**Given text**
When The Besieged Becomes The Besieger: How Destroying Gaza Could Backfire And Jeopardize Israel’s Foreign Relations

Beatrice Ala

There is a recurring theme in Israeli political, social and cultural architecture: the siege mentality. The constant and irrepressible conviction that you are surrounded by enemies that want to wipe you off from the surface of the Earth. Israel spent the last 50 years working to normalize regional relations and alleviate the innate tension around the birth of the Israeli State. But now, just as Netanyahu’s government is conducting the most aggressive military operation in Gaza, leaving its people no way out of the Strip, the web of regional relations built so laboriously is rapidly deteriorating, and even the most solid allies are showing signs of discontent. 

What if the one who was always besieged, finds no relief in besieging its lifelong thorn in the flesh? What if Israel, by destroying Gaza, is now actually turning newly-made partners against itself? How are foreign relations being shaped by this protracted conflict?

Israeli bombardment of Khan Yunis in the southern Gaza Strip on February 26, 2024, amid the ongoing conflict between Israel and the Palestinian Hamas militant group. (Photo by SAID KHATIB / AFP) (Photo by SAID KHATIB/AFP via Getty Images)

1: The Besieged 

The question of the birth of the Israeli State is structurally linked with the need to protect itself. Since the very first day of its coming to life, and even before 1948, Israel had to associate its existence with the undeniable awareness that it was not welcome, and that it had to defend itself by all means from the Arab neighbors who did not recognize its legitimacy. This developed in what Israeli scholars have identified as siege mentality: “a central belief that the rest of the world has negative behavioral intentions toward them”. Truth to be told, the early decades after 1947 were indeed marked with continuous and ferocious wars between the newborn State and its Arab neighbors, who carried the banner of the protection of Palestine. It was a matter of life or death.

**Dataset excerpt**
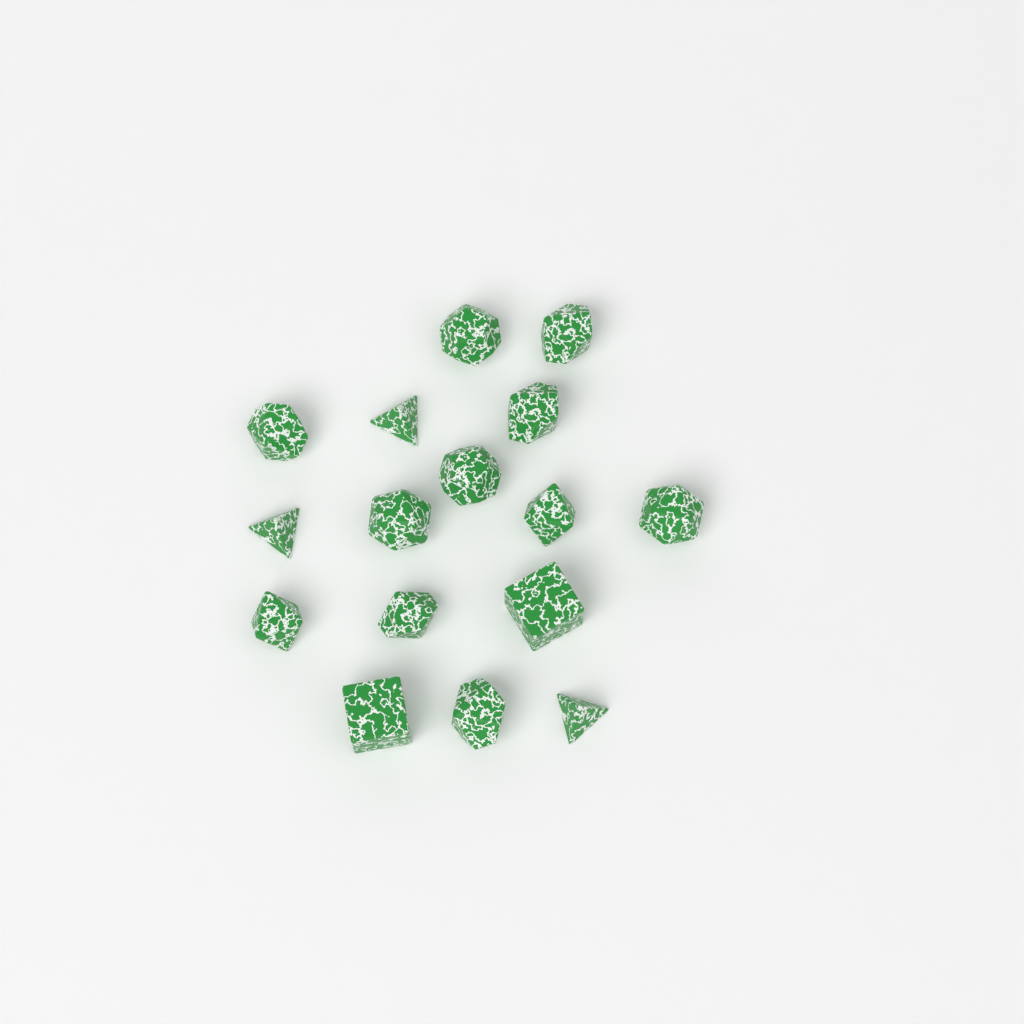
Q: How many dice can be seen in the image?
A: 16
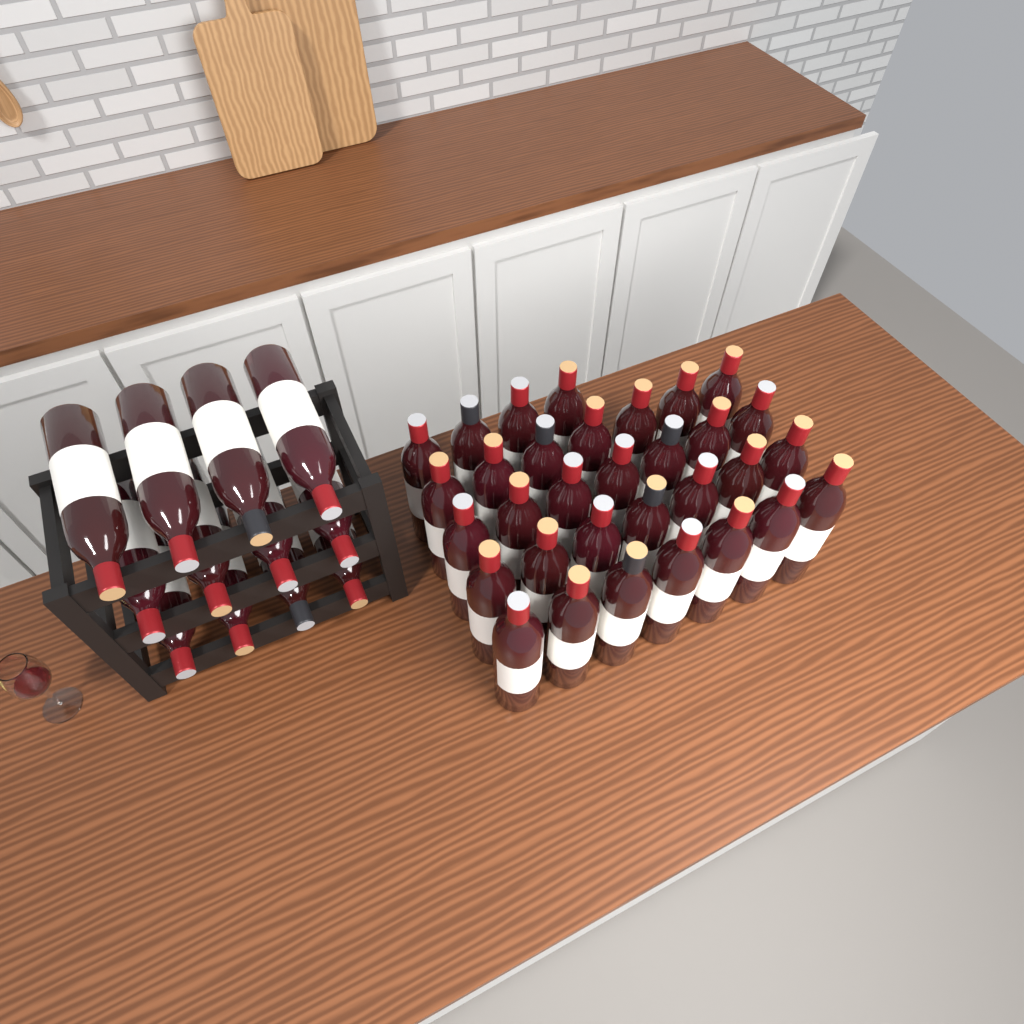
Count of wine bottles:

**Set of tasks**
- a) Answer these questions from the article on Israel's siege mentality:
(i) For how many years, according to the article, has Israel worked to normalize regional relations?
(ii) Which place in the Gaza Strip does the photo caption say was bombarded, and on what date?
(iii) How do Israeli scholars define siege mentality, as quoted in the article?
- b) Resume the article on Israel's siege mentality, starting right after its final sentence.
The data is separate material and has no connection to the article on Israel's siege mentality.

**Answers**
- a)
(i) 50 years.
(ii) Khan Yunis, in the southern Gaza Strip, on February 26, 2024.
(iii) As "a central belief that the rest of the world has negative behavioral intentions toward them."

- b)
However, after the ardor of the revolutionary period, when the Palestinian issue started to lose its appeal to Arab governments, the Israeli strategy shifted towards a perhaps elusive, but more effective approach than brazen warfare: politics. The besieged, surrounded on all sides by states that wanted to annihilate it, found in the political tool a lever to negotiate its existence into the hectic space of the levant. Relentlessly, Israel has successfully worked on normalizing relations with states that had previously pledged to destroy it. Eventually, the Arab states laid down their arms, neglecting the ever dramatic Palestinian situation that no one was willing to deal with anymore. Egypt was the first to capitulate. Camp David, 1978; Jordan, 1994; Bahrain and the United Arab Emirates, 2020. The web was expanding. More states declared to be interested in this odd but seemingly fruitful partnership. Does the besieged still feel threatened to its very core, or does this intricate net prove useful in covering its back?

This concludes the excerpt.